_Stored data_.
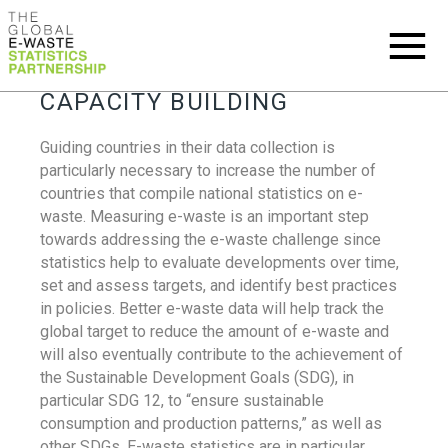
CAPACITY BUILDING
Guiding countries in their data collection is
particularly necessary to increase the number of
countries that compile national statistics on e-
waste. Measuring e-waste is an important step
towards addressing the e-waste challenge since
statistics help to evaluate developments over time,
set and assess targets, and identify best practices
in policies. Better e-waste data will help track the
global target to reduce the amount of e-waste and
will also eventually contribute to the achievement of
the Sustainable Development Goals (SDG), in
particular SDG 12, to “ensure sustainable
consumption and production patterns,” as well as
other SDGs. E-waste statistics are in particular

_Task requirements_. Exactly the lines from the one containing "will also eventually" through the end of the listing should be reproduced, both ends included and nothing more.

_Completed task_.
will also eventually contribute to the achievement of
the Sustainable Development Goals (SDG), in
particular SDG 12, to “ensure sustainable
consumption and production patterns,” as well as
other SDGs. E-waste statistics are in particular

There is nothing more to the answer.